Top of INPUT FOR THIS TASK

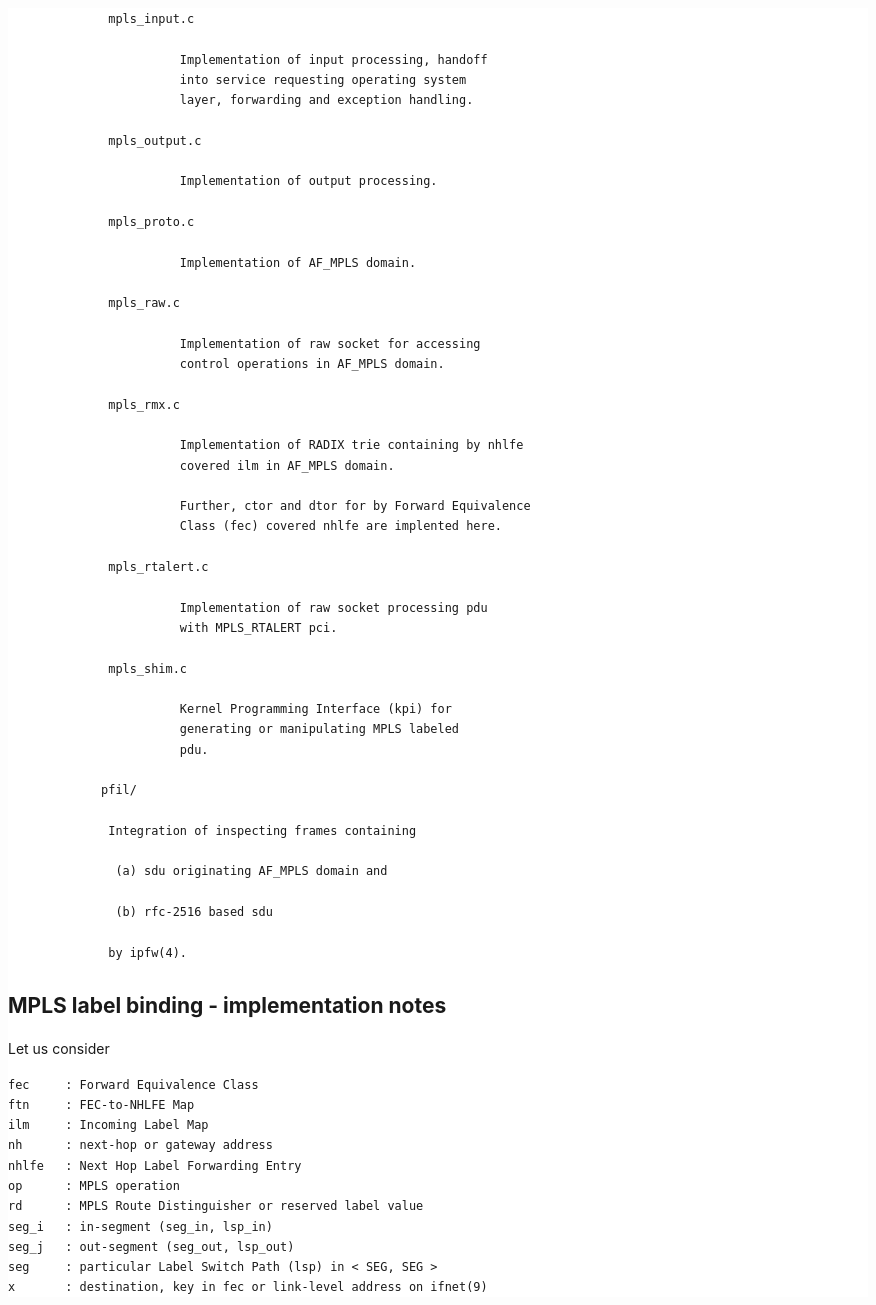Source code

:                   mpls_input.c
                  
                            Implementation of input processing, handoff
                            into service requesting operating system 
                            layer, forwarding and exception handling.
                             
                  mpls_output.c
                  
                            Implementation of output processing.
                  
                  mpls_proto.c
                  
                            Implementation of AF_MPLS domain.
                            
                  mpls_raw.c

                            Implementation of raw socket for accessing 
                            control operations in AF_MPLS domain.
                  
                  mpls_rmx.c
                  
                            Implementation of RADIX trie containing by nhlfe
                            covered ilm in AF_MPLS domain.
                            
                            Further, ctor and dtor for by Forward Equivalence
                            Class (fec) covered nhlfe are implented here.
                  
                  mpls_rtalert.c
                  
                            Implementation of raw socket processing pdu 
                            with MPLS_RTALERT pci.
                  
                  mpls_shim.c
                  
                            Kernel Programming Interface (kpi) for 
                            generating or manipulating MPLS labeled
                            pdu.
                            
                 pfil/   
                 
                  Integration of inspecting frames containing  
                  
                   (a) sdu originating AF_MPLS domain and  
                   
                   (b) rfc-2516 based sdu
                   
                  by ipfw(4).
                 
MPLS label binding - implementation notes
-----------------------------------------

Let us consider

    fec     : Forward Equivalence Class
    ftn     : FEC-to-NHLFE Map 
    ilm     : Incoming Label Map
    nh      : next-hop or gateway address
    nhlfe   : Next Hop Label Forwarding Entry
    op      : MPLS operation
    rd      : MPLS Route Distinguisher or reserved label value
    seg_i   : in-segment (seg_in, lsp_in)
    seg_j   : out-segment (seg_out, lsp_out)
    seg     : particular Label Switch Path (lsp) in < SEG, SEG >
    x       : destination, key in fec or link-level address on ifnet(9)
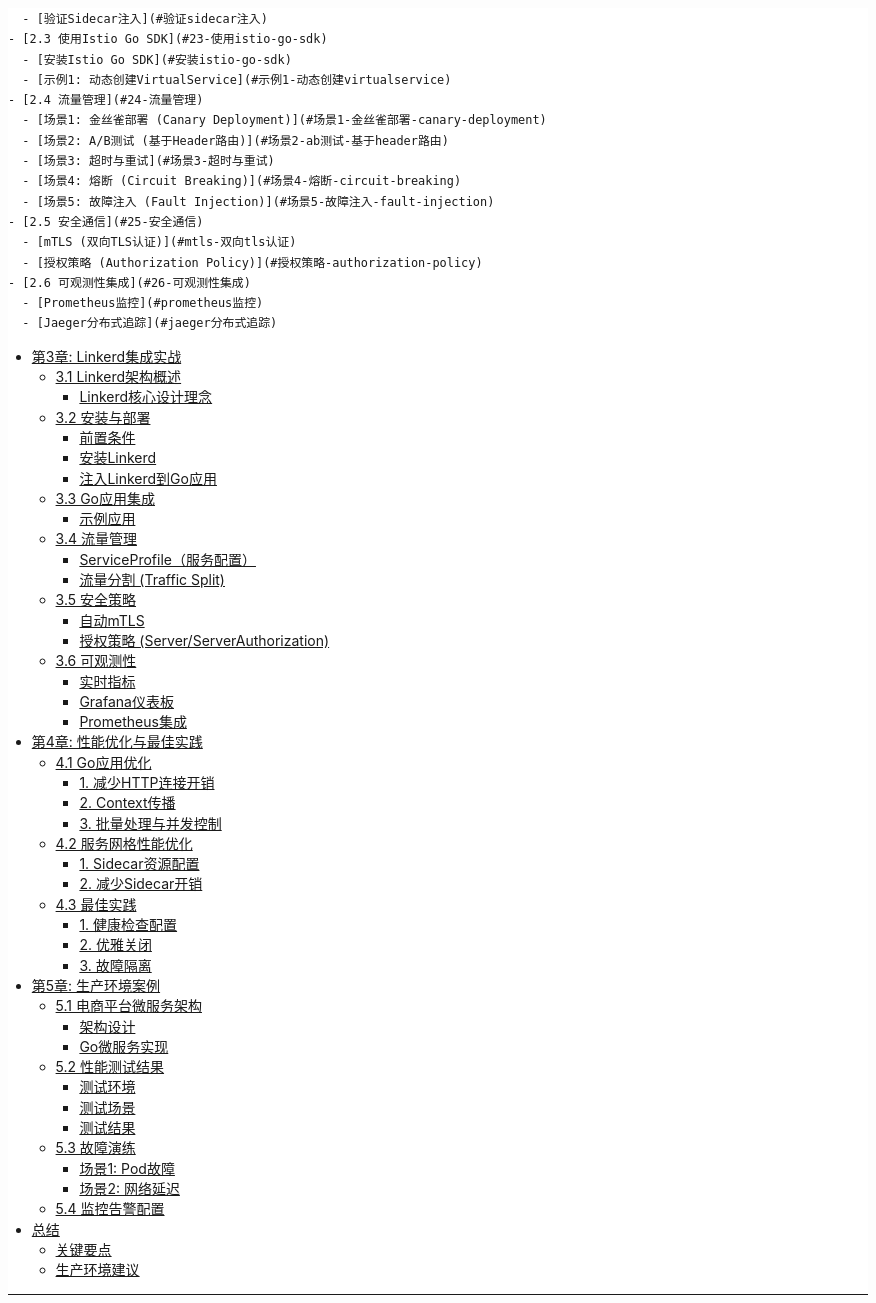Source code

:       - [验证Sidecar注入](#验证sidecar注入)
    - [2.3 使用Istio Go SDK](#23-使用istio-go-sdk)
      - [安装Istio Go SDK](#安装istio-go-sdk)
      - [示例1: 动态创建VirtualService](#示例1-动态创建virtualservice)
    - [2.4 流量管理](#24-流量管理)
      - [场景1: 金丝雀部署 (Canary Deployment)](#场景1-金丝雀部署-canary-deployment)
      - [场景2: A/B测试 (基于Header路由)](#场景2-ab测试-基于header路由)
      - [场景3: 超时与重试](#场景3-超时与重试)
      - [场景4: 熔断 (Circuit Breaking)](#场景4-熔断-circuit-breaking)
      - [场景5: 故障注入 (Fault Injection)](#场景5-故障注入-fault-injection)
    - [2.5 安全通信](#25-安全通信)
      - [mTLS (双向TLS认证)](#mtls-双向tls认证)
      - [授权策略 (Authorization Policy)](#授权策略-authorization-policy)
    - [2.6 可观测性集成](#26-可观测性集成)
      - [Prometheus监控](#prometheus监控)
      - [Jaeger分布式追踪](#jaeger分布式追踪)
  - [第3章: Linkerd集成实战](#第3章-linkerd集成实战)
    - [3.1 Linkerd架构概述](#31-linkerd架构概述)
      - [Linkerd核心设计理念](#linkerd核心设计理念)
    - [3.2 安装与部署](#32-安装与部署)
      - [前置条件](#前置条件)
      - [安装Linkerd](#安装linkerd)
      - [注入Linkerd到Go应用](#注入linkerd到go应用)
    - [3.3 Go应用集成](#33-go应用集成)
      - [示例应用](#示例应用)
    - [3.4 流量管理](#34-流量管理)
      - [ServiceProfile（服务配置）](#serviceprofile服务配置)
      - [流量分割 (Traffic Split)](#流量分割-traffic-split)
    - [3.5 安全策略](#35-安全策略)
      - [自动mTLS](#自动mtls)
      - [授权策略 (Server/ServerAuthorization)](#授权策略-serverserverauthorization)
    - [3.6 可观测性](#36-可观测性)
      - [实时指标](#实时指标)
      - [Grafana仪表板](#grafana仪表板)
      - [Prometheus集成](#prometheus集成)
  - [第4章: 性能优化与最佳实践](#第4章-性能优化与最佳实践)
    - [4.1 Go应用优化](#41-go应用优化)
      - [1. 减少HTTP连接开销](#1-减少http连接开销)
      - [2. Context传播](#2-context传播)
      - [3. 批量处理与并发控制](#3-批量处理与并发控制)
    - [4.2 服务网格性能优化](#42-服务网格性能优化)
      - [1. Sidecar资源配置](#1-sidecar资源配置)
      - [2. 减少Sidecar开销](#2-减少sidecar开销)
    - [4.3 最佳实践](#43-最佳实践)
      - [1. 健康检查配置](#1-健康检查配置)
      - [2. 优雅关闭](#2-优雅关闭)
      - [3. 故障隔离](#3-故障隔离)
  - [第5章: 生产环境案例](#第5章-生产环境案例)
    - [5.1 电商平台微服务架构](#51-电商平台微服务架构)
      - [架构设计](#架构设计)
      - [Go微服务实现](#go微服务实现)
    - [5.2 性能测试结果](#52-性能测试结果)
      - [测试环境](#测试环境)
      - [测试场景](#测试场景)
      - [测试结果](#测试结果)
    - [5.3 故障演练](#53-故障演练)
      - [场景1: Pod故障](#场景1-pod故障)
      - [场景2: 网络延迟](#场景2-网络延迟)
    - [5.4 监控告警配置](#54-监控告警配置)
  - [总结](#总结)
    - [关键要点](#关键要点)
    - [生产环境建议](#生产环境建议)

---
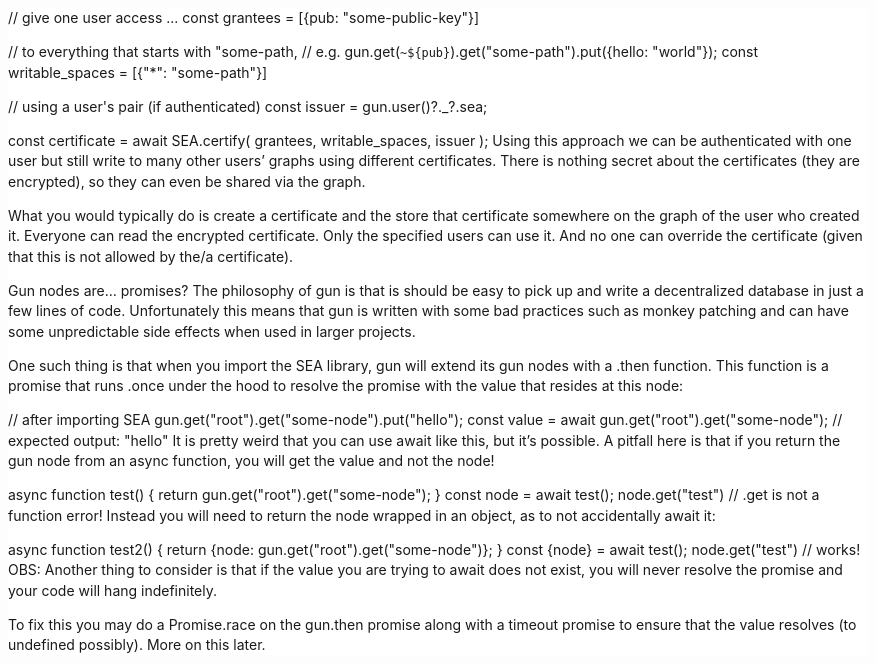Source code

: // give one user access ...
const grantees = [{pub: "some-public-key"}] 

// to everything that starts with "some-path, 
// e.g. gun.get(`~${pub}`).get("some-path").put({hello: "world"});
const writable_spaces = [{"*": "some-path"}]

// using a user's pair (if authenticated)
const issuer = gun.user()?._?.sea;

const certificate = await SEA.certify(
  grantees,
  writable_spaces,
  issuer
);
Using this approach we can be authenticated with one user but still write to many other users’ graphs using different certificates. There is nothing secret about the certificates (they are encrypted), so they can even be shared via the graph.

What you would typically do is create a certificate and the store that certificate somewhere on the graph of the user who created it. Everyone can read the encrypted certificate. Only the specified users can use it. And no one can override the certificate (given that this is not allowed by the/a certificate).

Gun nodes are… promises?
The philosophy of gun is that is should be easy to pick up and write a decentralized database in just a few lines of code. Unfortunately this means that gun is written with some bad practices such as monkey patching and can have some unpredictable side effects when used in larger projects.

One such thing is that when you import the SEA library, gun will extend its gun nodes with a .then function. This function is a promise that runs .once under the hood to resolve the promise with the value that resides at this node:

// after importing SEA
gun.get("root").get("some-node").put("hello");
const value = await gun.get("root").get("some-node");
// expected output: "hello"
It is pretty weird that you can use await like this, but it’s possible. A pitfall here is that if you return the gun node from an async function, you will get the value and not the node!

async function test() {
  return gun.get("root").get("some-node");
}
const node = await test();
node.get("test") // .get is not a function error!
Instead you will need to return the node wrapped in an object, as to not accidentally await it:

async function test2() {
  return {node: gun.get("root").get("some-node")};
}
const {node} = await test();
node.get("test") // works!
OBS: Another thing to consider is that if the value you are trying to await does not exist, you will never resolve the promise and your code will hang indefinitely.

To fix this you may do a Promise.race on the gun.then promise along with a timeout promise to ensure that the value resolves (to undefined possibly). More on this later.
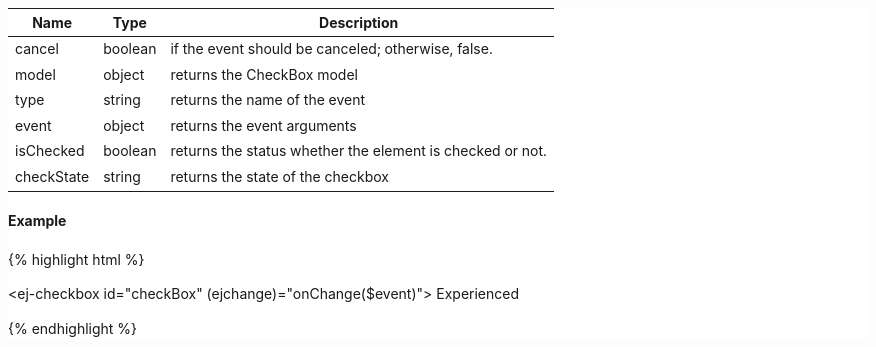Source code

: <table class="params">
<thead>
<tr>
<th>Name</th>
<th>Type</th>
<th>Description</th>
</tr>
</thead>
<tbody>
<tr>
<td class="name">
cancel</td>
<td class="type"><span class="param-type">boolean</span></td>
<td class="description">if the event should be canceled; otherwise, false.</td>
</tr>
<tr>
<td class="name">
model</td>
<td class="type"><ts ref="ej.CheckBox.Model"/>
<span class="param-type">object</span></td>
<td class="description">returns the CheckBox model</td>
</tr>
<tr>
<td class="name">
type</td>
<td class="type"><span class="param-type">string</span></td>
<td class="description">returns the name of the event</td>
</tr>
<tr>
<td class="name">
event</td>
<td class="type"><span class="param-type">object</span></td>
<td class="description">returns the event arguments</td>
</tr>
<tr>
<td class="name">
isChecked</td>
<td class="type"><span class="param-type">boolean</span></td>
<td class="description">returns the status whether the element is checked or not.</td>
</tr>
<tr>
<td class="name">
checkState</td>
<td class="type"><span class="param-type">string</span></td>
<td class="description">returns the state of the checkbox</td>
</tr>
</tbody>
</table>

#### Example

{% highlight html %}

<ej-checkbox id="checkBox" (ejchange)="onChange($event)"></ej-checkbox>
<label for="checkBox">Experienced</label> 

{% endhighlight %}
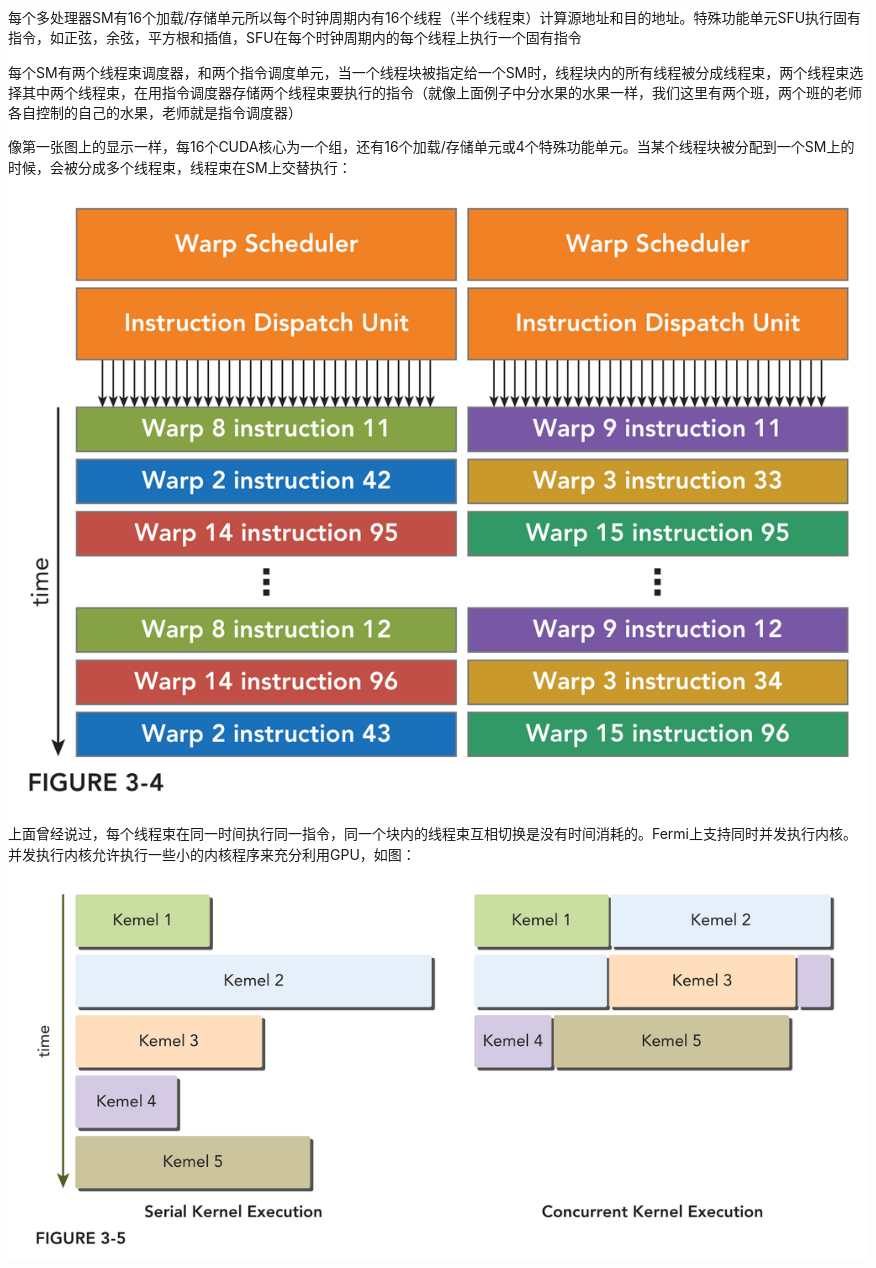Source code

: 每个多处理器SM有16个加载/存储单元所以每个时钟周期内有16个线程（半个线程束）计算源地址和目的地址。特殊功能单元SFU执行固有指令，如正弦，余弦，平方根和插值，SFU在每个时钟周期内的每个线程上执行一个固有指令

每个SM有两个线程束调度器，和两个指令调度单元，当一个线程块被指定给一个SM时，线程块内的所有线程被分成线程束，两个线程束选择其中两个线程束，在用指令调度器存储两个线程束要执行的指令（就像上面例子中分水果的水果一样，我们这里有两个班，两个班的老师各自控制的自己的水果，老师就是指令调度器）

像第一张图上的显示一样，每16个CUDA核心为一个组，还有16个加载/存储单元或4个特殊功能单元。当某个线程块被分配到一个SM上的时候，会被分成多个线程束，线程束在SM上交替执行：

![Fermi Execution](/images/Model_Deployment/SM%20Execution.png)

上面曾经说过，每个线程束在同一时间执行同一指令，同一个块内的线程束互相切换是没有时间消耗的。Fermi上支持同时并发执行内核。并发执行内核允许执行一些小的内核程序来充分利用GPU，如图：

![Fermi Execution](/images/Model_Deployment/Fermi%20Execution.png)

Bottom of INPUT FOR THIS TASK

#### [ABOUT THIS TASK]
Show every line of the records above that contains the string "images". Case counts.

#### [OUTPUT BELOW]
![Fermi Execution](/images/Model_Deployment/SM%20Execution.png)
![Fermi Execution](/images/Model_Deployment/Fermi%20Execution.png)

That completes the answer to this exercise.